Rodney Ascher answers questions from communications students via large-screen video-conference technology. SOURCE SUBMITTED
May 18, 2013

Rodney Ascher, director of the award-winning 2012 Sundance Film Festival hit “Room 237,” spoke with communications students at Delaware Technical Community College in April, sharing his knowledge of the industry and his thoughts on the attention his film has received in a video-conference question-and-answer session.

The film, which won the Jury Prize at this year’s Austin Fantastic Fest and a Creative Recognition Award at the International Documentary Association Awards, was also screened and nominated for an award at the 2012 Cannes Film Festival. The documentary looks at several different theories about the hidden meanings and messages within Stanley Kubrick’s “The Shining.”

Ascher and his film have recently been selected to take part in the inaugural Stanley Film Festival, a horror-themed festival to take place in the same Estes Park, Colo., hotel in which much of “The Shining” was filmed.

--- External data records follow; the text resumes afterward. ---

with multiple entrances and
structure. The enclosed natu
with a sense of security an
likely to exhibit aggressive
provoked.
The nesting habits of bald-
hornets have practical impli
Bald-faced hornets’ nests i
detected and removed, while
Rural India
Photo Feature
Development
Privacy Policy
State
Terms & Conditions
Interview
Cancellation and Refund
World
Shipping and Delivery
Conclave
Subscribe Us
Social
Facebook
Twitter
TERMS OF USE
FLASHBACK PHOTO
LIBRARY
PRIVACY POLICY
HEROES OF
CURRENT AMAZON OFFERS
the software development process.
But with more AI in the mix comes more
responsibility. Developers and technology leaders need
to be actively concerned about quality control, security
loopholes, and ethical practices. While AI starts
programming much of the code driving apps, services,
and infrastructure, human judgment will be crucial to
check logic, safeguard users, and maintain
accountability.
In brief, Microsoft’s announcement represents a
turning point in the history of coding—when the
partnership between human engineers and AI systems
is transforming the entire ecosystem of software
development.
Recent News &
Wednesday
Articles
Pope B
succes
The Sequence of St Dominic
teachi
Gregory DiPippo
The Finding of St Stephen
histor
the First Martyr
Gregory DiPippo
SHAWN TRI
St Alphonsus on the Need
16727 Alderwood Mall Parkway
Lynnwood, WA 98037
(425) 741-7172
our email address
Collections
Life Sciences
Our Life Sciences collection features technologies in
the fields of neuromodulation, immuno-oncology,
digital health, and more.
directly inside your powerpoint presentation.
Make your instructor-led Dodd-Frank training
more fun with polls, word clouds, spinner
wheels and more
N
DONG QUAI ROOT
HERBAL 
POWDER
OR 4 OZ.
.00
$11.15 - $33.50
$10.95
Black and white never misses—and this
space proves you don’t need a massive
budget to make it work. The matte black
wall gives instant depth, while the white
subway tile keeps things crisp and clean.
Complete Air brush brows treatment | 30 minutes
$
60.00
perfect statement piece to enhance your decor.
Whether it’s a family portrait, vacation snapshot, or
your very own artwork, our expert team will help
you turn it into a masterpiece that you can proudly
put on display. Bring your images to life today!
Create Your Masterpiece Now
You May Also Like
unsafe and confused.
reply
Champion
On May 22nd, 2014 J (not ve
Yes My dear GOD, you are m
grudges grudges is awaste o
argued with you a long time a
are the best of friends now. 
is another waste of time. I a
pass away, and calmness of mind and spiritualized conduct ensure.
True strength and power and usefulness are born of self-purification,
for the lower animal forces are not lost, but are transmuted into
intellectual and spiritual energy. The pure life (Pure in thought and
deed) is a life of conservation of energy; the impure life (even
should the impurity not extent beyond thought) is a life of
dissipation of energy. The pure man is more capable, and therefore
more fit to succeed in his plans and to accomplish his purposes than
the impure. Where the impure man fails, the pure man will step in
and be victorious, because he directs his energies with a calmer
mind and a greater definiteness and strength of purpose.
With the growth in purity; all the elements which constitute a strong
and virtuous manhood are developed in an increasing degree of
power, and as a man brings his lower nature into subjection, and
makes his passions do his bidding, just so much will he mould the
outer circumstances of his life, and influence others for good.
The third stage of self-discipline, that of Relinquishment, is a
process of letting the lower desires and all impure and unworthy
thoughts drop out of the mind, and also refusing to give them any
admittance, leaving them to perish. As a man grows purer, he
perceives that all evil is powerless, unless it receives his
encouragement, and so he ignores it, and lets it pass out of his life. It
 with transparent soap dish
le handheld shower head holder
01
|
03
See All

The director was invited to speak by Rob Rector, chair of the Communications Department and instructor of the film class. He screened both “The Shining” and “Room 237” for students as part of the director’s participation. “It was great to have someone whose film is in such a national spotlight right now talk with our students,” he said. “Whenever we can have someone from within the industry share his or her wisdom with students, it enhances the entire class.”

Ascher was the second noted director to speak to the class via video-conference technology this semester, following award-winning director, writer and producer Kirby Ferguson, who spoke to the group in March. The class also took a field trip to the newly opened IMAX theater in Wilmington.

"Like most of what we do in Intro to Film, the talk with Rodney Ascher was really informative,” said communications student Aubrey Birowski. "He gave some insight on what it takes to develop a film, confirming some points already made by Mr. Rector, and he also touched on getting rights to use elements of previously developed media."